O equilíbrio das contas públicas e o futuro da cidade

Leia a coluna desta semana de Jamir Calili
Gestão Pública. Foto: Reprodução da Internet

por Jamir Calili

Falar de finanças públicas nunca é tarefa simples. Os números podem parecer frios, mas eles carregam em si a vida concreta das pessoas. Uma prefeitura que fecha o mês no vermelho não deixa somente de honrar contratos: ela compromete o funcionamento do posto de saúde, da escola do bairro, da coleta de lixo. Ao contrário do governo federal, que pode emitir títulos da dívida ou até mesmo moeda, os municípios vivem uma realidade semelhante ao orçamento doméstico. Se a receita não cobre a despesa, o resultado é paralisar serviços. E, como sabemos, quando o serviço público falha, os mais pobres são sempre os que mais sofrem.

Por isso, mesmo adotando uma postura independente em relação ao governo municipal, não torço pelo fracasso do prefeito. Um governo que vai mal significa comércio desaquecido, desigualdade crescente, pobreza alastrada. Reconheço que cada gestão tem o direito de imprimir o seu estilo, suas prioridades e até a sua marca. Mas há algo que está acima da vontade política: a realidade das finanças. E, como costumo dizer, os números não costumam mentir.

É verdade que uma boa gestão pode fazer diferença. Uma gestão honesta pode fazer ainda mais diferença. Mas há limites estruturais que nenhum governante consegue ignorar. Governador Valadares tem uma população de porte médio, mas com renda per capita inferior à média nacional. Isso significa que nossa capacidade de arrecadar é menor, justamente quando a demanda por serviços públicos é maior. Quando comparamos nosso orçamento com cidades como Uberaba, percebemos um abismo: temos população equivalente, mas um orçamento muito menor, para uma população mais pobre.

Diante desse quadro, o primeiro ano da nova gestão poderia ter sido dedicado a reorganizar a casa, ajustando despesas, revendo processos e planejando o longo prazo. Mas o que se vê é uma pressa em mostrar resultados imediatos. Obras anunciadas, promessas de novas unidades de saúde, ampliação do tempo escolar, novos programas. Tudo isso é relevante, mas precisa caber no bolso da cidade. O risco é comprometer a sustentabilidade das contas e caminhar para um colapso fiscal que não começou agora, mas que se agrava.

O maior sinal de alerta está na despesa com pessoal. Parte do crescimento é vegetativo: progressões automáticas e aposentadorias que pressionam a folha. Mas há também aumento no número de cargos comissionados, secretarias mais caras e contratações temporárias. Esse quadro, somado à ampliação de serviços permanentes, pressiona ainda mais um orçamento já apertado.

═══

Requisitos do exercício:
A - Reproduza o trecho da coluna sobre as contas públicas que vai de "Diante desse quadro, o" até "que se agrava.", incluindo este último.
B - Na coluna sobre as contas públicas, com qual cidade o orçamento de Governador Valadares é comparado?
C - Retome a coluna sobre as contas públicas municipais a partir do ponto em que ela termina.

═══

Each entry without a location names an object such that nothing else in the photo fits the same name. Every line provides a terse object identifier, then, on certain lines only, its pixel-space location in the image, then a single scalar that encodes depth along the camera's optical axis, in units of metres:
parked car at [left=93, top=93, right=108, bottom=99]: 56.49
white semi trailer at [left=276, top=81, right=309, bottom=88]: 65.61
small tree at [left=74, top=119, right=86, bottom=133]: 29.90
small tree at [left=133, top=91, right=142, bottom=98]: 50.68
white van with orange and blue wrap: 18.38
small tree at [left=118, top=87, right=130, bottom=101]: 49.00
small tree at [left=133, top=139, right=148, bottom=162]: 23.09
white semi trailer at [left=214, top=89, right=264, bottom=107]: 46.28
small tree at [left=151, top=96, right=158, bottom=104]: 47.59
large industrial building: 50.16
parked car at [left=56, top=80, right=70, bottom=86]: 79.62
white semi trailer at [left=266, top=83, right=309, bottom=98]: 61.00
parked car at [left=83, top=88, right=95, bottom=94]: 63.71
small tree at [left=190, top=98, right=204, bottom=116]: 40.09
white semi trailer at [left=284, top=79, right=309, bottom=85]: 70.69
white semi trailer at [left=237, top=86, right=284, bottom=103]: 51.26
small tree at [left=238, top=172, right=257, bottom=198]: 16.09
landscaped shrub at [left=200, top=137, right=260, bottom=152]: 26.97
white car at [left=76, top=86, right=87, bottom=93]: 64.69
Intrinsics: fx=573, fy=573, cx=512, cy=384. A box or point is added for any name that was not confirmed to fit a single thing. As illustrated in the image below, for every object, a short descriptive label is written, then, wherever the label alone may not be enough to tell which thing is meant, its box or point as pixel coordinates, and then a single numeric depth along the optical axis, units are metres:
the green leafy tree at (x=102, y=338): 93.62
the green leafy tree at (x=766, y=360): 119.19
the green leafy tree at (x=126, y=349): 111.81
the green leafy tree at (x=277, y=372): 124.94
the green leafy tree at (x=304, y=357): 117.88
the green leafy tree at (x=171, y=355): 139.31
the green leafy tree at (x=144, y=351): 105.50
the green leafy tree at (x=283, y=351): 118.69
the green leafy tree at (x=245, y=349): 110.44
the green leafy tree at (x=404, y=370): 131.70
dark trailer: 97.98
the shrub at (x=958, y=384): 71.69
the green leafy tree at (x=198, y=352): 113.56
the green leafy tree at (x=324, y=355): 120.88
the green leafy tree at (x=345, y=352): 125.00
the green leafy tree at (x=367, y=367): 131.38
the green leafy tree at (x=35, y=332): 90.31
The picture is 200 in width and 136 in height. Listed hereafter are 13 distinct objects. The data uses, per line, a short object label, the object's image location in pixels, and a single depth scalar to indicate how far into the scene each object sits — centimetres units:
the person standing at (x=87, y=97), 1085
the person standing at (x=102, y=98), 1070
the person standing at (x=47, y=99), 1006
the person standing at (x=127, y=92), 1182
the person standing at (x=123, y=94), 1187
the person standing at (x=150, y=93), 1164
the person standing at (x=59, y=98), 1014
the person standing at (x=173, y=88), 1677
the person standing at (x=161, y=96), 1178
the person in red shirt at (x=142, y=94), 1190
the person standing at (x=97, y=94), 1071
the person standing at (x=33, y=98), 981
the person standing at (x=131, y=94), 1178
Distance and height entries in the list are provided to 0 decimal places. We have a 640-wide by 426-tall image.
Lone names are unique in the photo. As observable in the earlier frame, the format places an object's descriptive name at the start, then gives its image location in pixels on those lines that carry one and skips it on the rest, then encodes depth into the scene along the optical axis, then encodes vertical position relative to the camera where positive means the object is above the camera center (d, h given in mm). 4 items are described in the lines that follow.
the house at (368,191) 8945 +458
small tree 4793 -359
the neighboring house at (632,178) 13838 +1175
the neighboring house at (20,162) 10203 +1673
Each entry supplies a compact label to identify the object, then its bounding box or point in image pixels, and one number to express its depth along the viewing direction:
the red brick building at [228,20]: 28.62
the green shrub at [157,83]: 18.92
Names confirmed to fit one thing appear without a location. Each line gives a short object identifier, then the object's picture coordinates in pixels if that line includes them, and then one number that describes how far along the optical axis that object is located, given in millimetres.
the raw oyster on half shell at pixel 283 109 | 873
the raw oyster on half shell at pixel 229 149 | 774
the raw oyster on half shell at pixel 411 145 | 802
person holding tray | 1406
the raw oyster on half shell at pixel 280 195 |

═══

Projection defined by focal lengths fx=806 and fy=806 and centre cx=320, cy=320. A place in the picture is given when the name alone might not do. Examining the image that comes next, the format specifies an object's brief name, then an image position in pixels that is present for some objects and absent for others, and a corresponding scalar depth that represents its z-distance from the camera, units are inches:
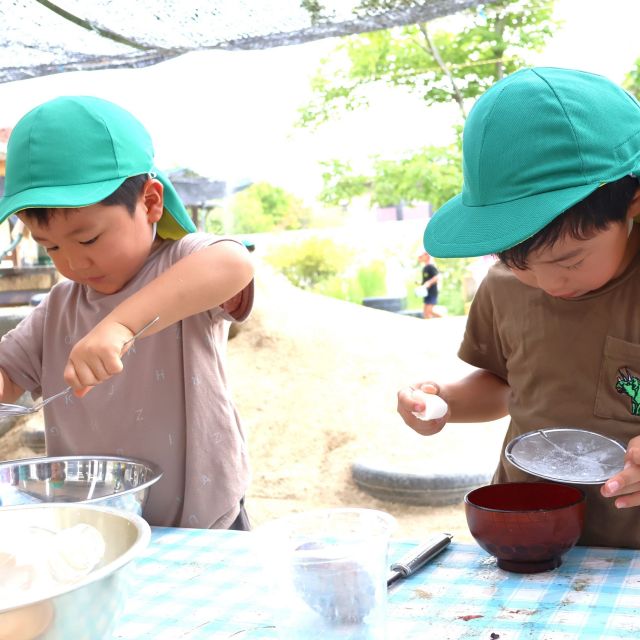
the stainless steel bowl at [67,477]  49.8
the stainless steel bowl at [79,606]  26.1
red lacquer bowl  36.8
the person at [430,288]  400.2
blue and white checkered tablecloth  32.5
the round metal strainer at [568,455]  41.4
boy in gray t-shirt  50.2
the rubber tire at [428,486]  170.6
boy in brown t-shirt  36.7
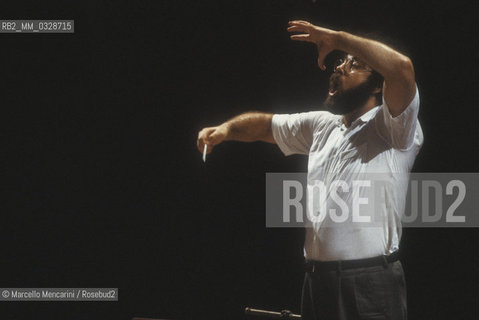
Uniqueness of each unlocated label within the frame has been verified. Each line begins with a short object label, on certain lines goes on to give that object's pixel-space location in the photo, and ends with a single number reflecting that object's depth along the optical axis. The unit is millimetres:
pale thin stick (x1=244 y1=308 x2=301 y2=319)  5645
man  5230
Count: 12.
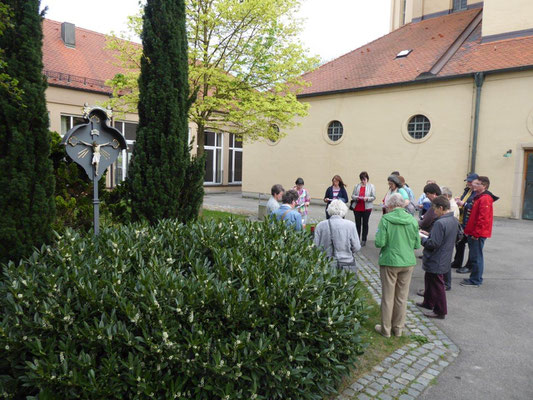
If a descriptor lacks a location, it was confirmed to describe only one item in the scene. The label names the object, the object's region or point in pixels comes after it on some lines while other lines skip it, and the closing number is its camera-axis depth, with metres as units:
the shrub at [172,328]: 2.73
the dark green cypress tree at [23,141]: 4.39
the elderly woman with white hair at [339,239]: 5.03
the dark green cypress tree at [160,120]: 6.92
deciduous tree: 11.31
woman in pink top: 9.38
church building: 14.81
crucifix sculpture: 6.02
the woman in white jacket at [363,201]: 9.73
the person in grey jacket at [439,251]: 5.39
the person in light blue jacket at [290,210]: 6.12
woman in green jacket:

═══

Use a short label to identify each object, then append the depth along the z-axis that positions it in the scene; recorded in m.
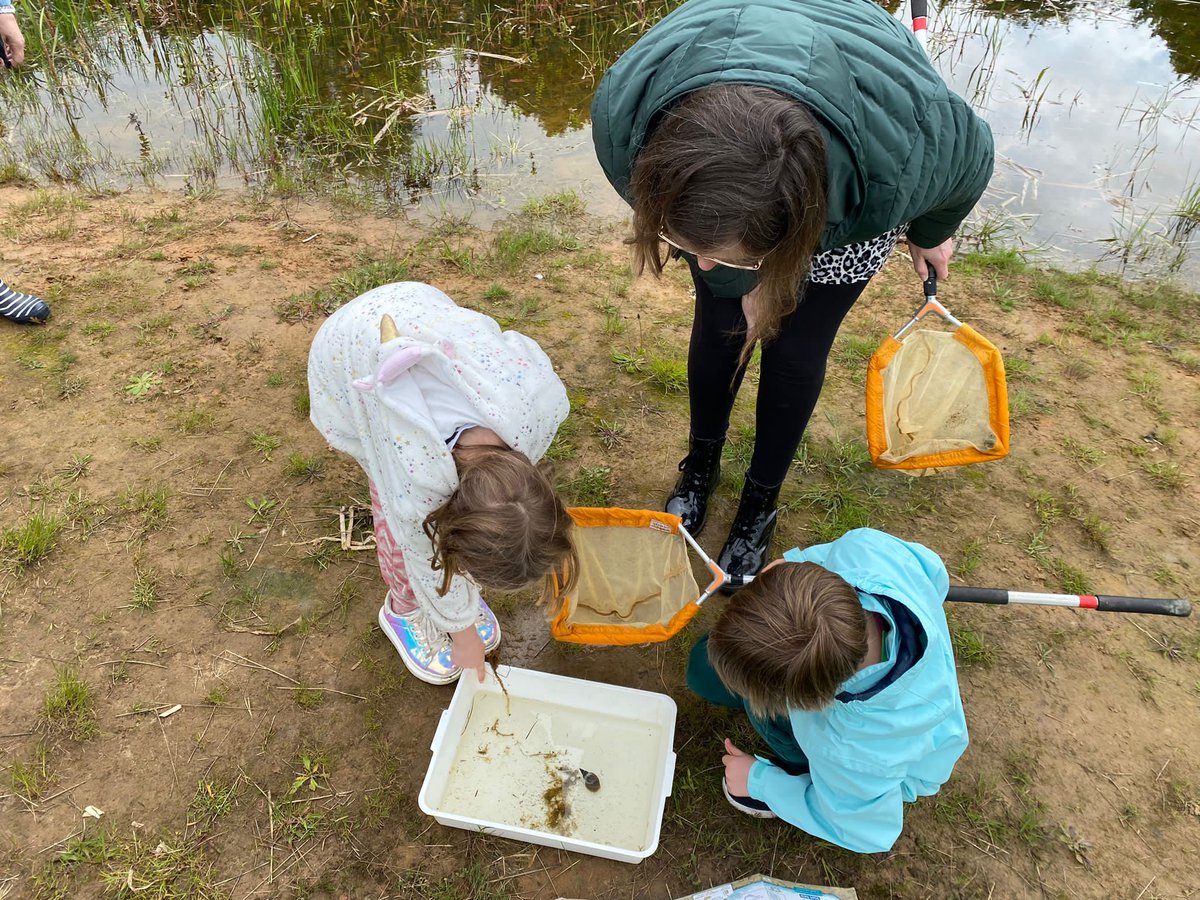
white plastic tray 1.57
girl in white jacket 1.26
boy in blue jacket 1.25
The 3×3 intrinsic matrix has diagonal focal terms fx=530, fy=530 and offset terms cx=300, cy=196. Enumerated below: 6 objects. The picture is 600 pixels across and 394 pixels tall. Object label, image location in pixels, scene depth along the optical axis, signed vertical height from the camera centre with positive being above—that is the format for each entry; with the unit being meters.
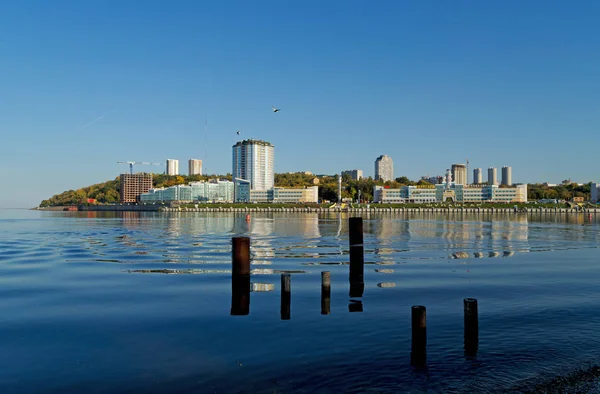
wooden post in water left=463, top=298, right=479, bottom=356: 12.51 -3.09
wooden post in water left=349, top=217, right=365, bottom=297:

═══

Respostas às tarefas:
A -
Diante desse quadro, o primeiro ano da nova gestão poderia ter sido dedicado a reorganizar a casa, ajustando despesas, revendo processos e planejando o longo prazo. Mas o que se vê é uma pressa em mostrar resultados imediatos. Obras anunciadas, promessas de novas unidades de saúde, ampliação do tempo escolar, novos programas. Tudo isso é relevante, mas precisa caber no bolso da cidade. O risco é comprometer a sustentabilidade das contas e caminhar para um colapso fiscal que não começou agora, mas que se agrava.

B - Com Uberaba.

C -
Vale esclarecer: não sou contra ampliar a rede de saúde, nem contra melhorar a educação ou reforçar a presença do Estado em áreas essenciais. Mas, sem planejamento financeiro sólido, o risco é criar estruturas que não poderão ser mantidas. Quando faltar dinheiro, não será o prefeito ou os secretários que sofrerão: será a população que verá o posto de saúde sem remédio, a escola sem professor, a rua sem coleta de lixo.

Outro aspecto é o tempo da gestão pública. Políticas consistentes não amadurecem em meses. Exigem anos de preparo, estudos, licitações, execução. Quando se abandona o planejamento em nome de resultados imediatos, compromete-se o futuro. É preciso ter paciência histórica para colher bons frutos.

Por isso insisto: discutir finanças públicas não é falar de números frios, mas de sonhos possíveis. Governar é escolher. E escolher implica dizer “não” para alguns projetos, a fim de garantir que outros, mais urgentes, possam ser realizados com qualidade. A disciplina financeira é condição de justiça social.

Minha postura na Câmara continuará sendo a de fiscalizar com independência, sem submissão e sem revanchismo. Não me move a vontade de atrapalhar, mas de alertar. Um bom aviso vale muito. Quem ouve conselho não ouve coitado. Se continuarmos ampliando despesas sem equilíbrio com as receitas, caminharemos para um colapso anunciado.

O desafio do prefeito, e de todos nós que participamos da vida pública, é equilibrar o presente e o futuro. É não se deixar seduzir por promessas fáceis, mas enfrentar a dura realidade das contas. É entender que, quando se trata de finanças públicas, honestidade e competência são virtudes necessárias, mas não suficientes. É preciso coragem para dizer a verdade, fazer escolhas e preparar a cidade para um amanhã mais justo.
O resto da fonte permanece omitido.